▸ **Exercise goal**: Once the pictures are set aside, print the records that follow exactly as written.

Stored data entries

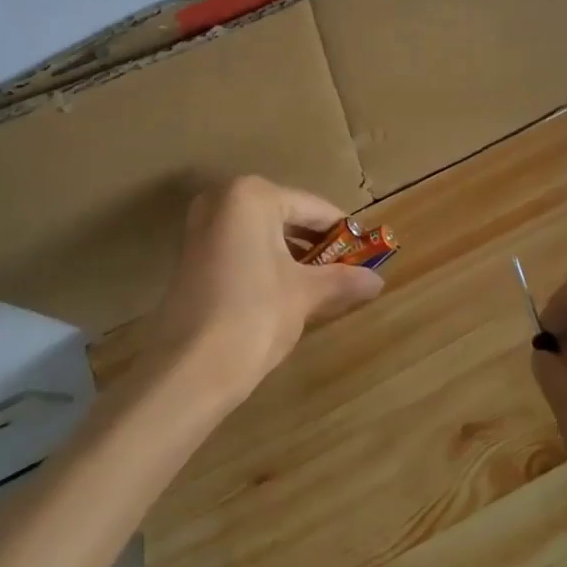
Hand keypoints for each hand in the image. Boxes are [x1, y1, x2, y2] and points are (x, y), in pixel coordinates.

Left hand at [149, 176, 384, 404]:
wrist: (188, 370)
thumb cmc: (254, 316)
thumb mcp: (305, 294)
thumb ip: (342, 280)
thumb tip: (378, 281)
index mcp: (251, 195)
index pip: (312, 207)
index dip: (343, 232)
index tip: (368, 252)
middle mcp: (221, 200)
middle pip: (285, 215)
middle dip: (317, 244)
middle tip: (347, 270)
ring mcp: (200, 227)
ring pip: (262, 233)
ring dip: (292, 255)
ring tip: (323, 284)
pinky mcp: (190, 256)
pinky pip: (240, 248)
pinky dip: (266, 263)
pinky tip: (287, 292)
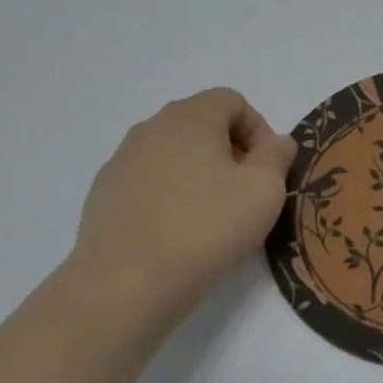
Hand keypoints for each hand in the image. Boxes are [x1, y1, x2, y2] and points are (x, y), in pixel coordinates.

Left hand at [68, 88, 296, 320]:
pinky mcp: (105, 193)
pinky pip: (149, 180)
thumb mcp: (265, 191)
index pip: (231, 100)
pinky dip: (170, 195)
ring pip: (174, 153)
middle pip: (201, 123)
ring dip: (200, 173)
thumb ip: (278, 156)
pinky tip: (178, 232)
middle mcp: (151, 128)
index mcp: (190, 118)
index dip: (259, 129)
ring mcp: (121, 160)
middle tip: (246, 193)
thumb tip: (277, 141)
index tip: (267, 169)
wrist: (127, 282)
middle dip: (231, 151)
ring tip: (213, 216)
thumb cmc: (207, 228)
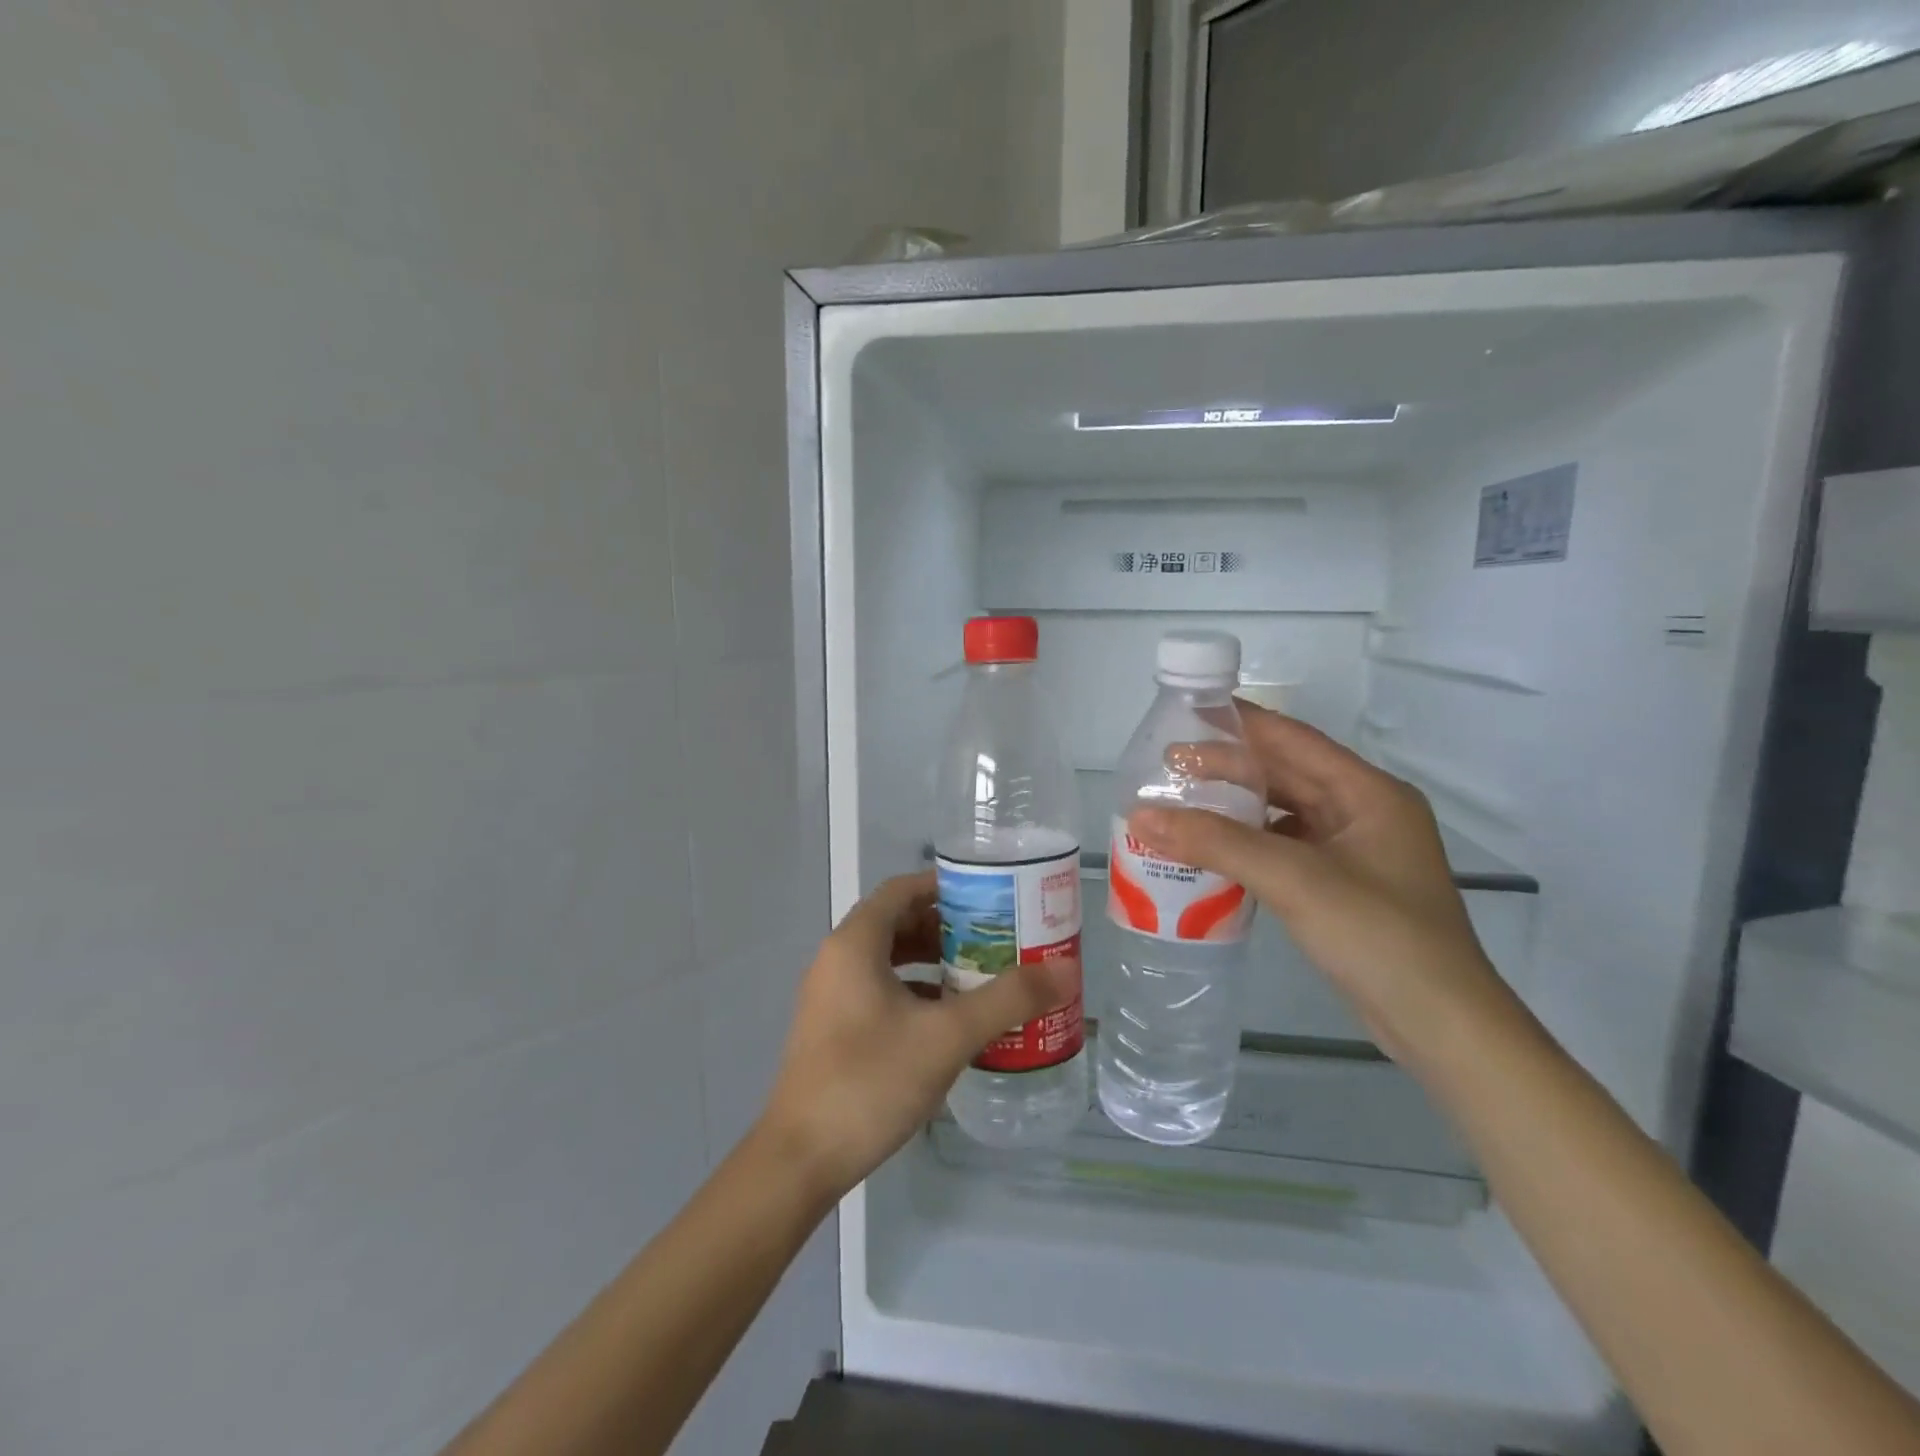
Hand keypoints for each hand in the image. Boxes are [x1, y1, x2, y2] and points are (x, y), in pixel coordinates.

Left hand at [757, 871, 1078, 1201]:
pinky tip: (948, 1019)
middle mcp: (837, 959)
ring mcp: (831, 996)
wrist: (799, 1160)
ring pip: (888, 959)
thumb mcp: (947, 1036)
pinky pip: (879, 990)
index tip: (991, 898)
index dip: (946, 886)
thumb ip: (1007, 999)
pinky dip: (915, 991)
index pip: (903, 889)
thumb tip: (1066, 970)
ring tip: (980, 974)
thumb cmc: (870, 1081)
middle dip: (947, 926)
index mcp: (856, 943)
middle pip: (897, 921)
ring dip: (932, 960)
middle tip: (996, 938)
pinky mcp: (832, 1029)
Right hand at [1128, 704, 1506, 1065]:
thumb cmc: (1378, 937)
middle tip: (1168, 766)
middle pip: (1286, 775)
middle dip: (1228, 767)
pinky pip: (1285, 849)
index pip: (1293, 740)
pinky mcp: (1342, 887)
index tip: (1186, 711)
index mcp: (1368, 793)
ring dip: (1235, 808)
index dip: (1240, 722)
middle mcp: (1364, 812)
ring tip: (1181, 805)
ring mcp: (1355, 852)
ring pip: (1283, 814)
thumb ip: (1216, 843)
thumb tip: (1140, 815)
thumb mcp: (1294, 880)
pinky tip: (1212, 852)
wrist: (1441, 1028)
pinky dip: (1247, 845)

▸ **Solution below**:
Hand keypoints for each hand in the image. Boxes are [x1, y1, x2, y2] and points are (x, y), in pixel coordinates.

Left hand at [149, 176, 384, 404]:
wrist: (188, 370)
thumb cmc: (254, 316)
thumb mcp: (305, 294)
thumb ip: (342, 280)
thumb tip: (378, 281)
index mcp: (251, 195)
index pip: (312, 207)
index dip: (343, 232)
index tip: (368, 252)
middle mcp: (221, 200)
middle pip: (285, 215)
middle dip: (317, 244)
middle tip: (347, 270)
ring mcp: (200, 227)
ring pip: (262, 233)
ring dip: (292, 255)
ring tip: (323, 284)
pinky mcp: (190, 256)
pinky pip: (240, 248)
pinky dip: (266, 263)
pinky tip: (287, 292)
Hand keypoints for each hand in the image. Boxes are [x1, y1, x2, y2] and points are (x, y), in pixel coordinates.

Left hand at [68, 88, 296, 320]:
pinky mcp: (105, 193)
pinky pip: (149, 180)
thumb mcp: (265, 191)
index pip: (231, 100)
pinky dip: (170, 195)
ring pip: (174, 153)
middle pip: (201, 123)
ring dip: (200, 173)
thumb ip: (278, 156)
pinky tip: (178, 232)
middle mcp: (151, 128)
index mcp: (190, 118)
index dip: (259, 129)
ring mcp: (121, 160)
middle tip: (246, 193)
thumb tip: (277, 141)
index tip: (267, 169)
wrist: (127, 282)
middle dip: (231, 151)
ring tip: (213, 216)
thumb cmc: (207, 228)
Hand keypoints for each hand in the image. Boxes are [x1, y1, x2, y2] and points are (x, y), in pixel coordinates.

Left hand at [757, 871, 1078, 1201]:
pinky tip: (948, 1019)
middle mcp: (837, 959)
ring mcp: (831, 996)
wrist: (799, 1160)
ring pip: (888, 959)
thumb mcp: (947, 1036)
pinky pip: (879, 990)
index tip: (991, 898)
index dip: (946, 886)
thumb ip: (1007, 999)
pinky dip: (915, 991)
index pip: (903, 889)
thumb tip: (1066, 970)
ring tip: (980, 974)
thumb cmc: (870, 1081)
middle dip: (947, 926)
index mcp: (856, 943)
middle pip: (897, 921)
ring dip: (932, 960)
middle tip: (996, 938)
pinky mcp: (832, 1029)
Right hand at [1128, 704, 1506, 1065]:
thumb cmc: (1378, 937)
middle tip: (1168, 766)
middle pip: (1286, 775)
middle dip: (1228, 767)
pinky pip: (1285, 849)
index pip: (1293, 740)
pinky mcp: (1342, 887)
index tip: (1186, 711)
index mcp: (1368, 793)
ring dip: (1235, 808)
index dip: (1240, 722)
middle mcp: (1364, 812)
ring tip: (1181, 805)
ring mcp: (1355, 852)
ring pip: (1283, 814)
thumb ip: (1216, 843)
thumb tip: (1140, 815)
thumb mcp: (1294, 880)
pinky tip: (1212, 852)
wrist: (1441, 1028)
pinky dip: (1247, 845)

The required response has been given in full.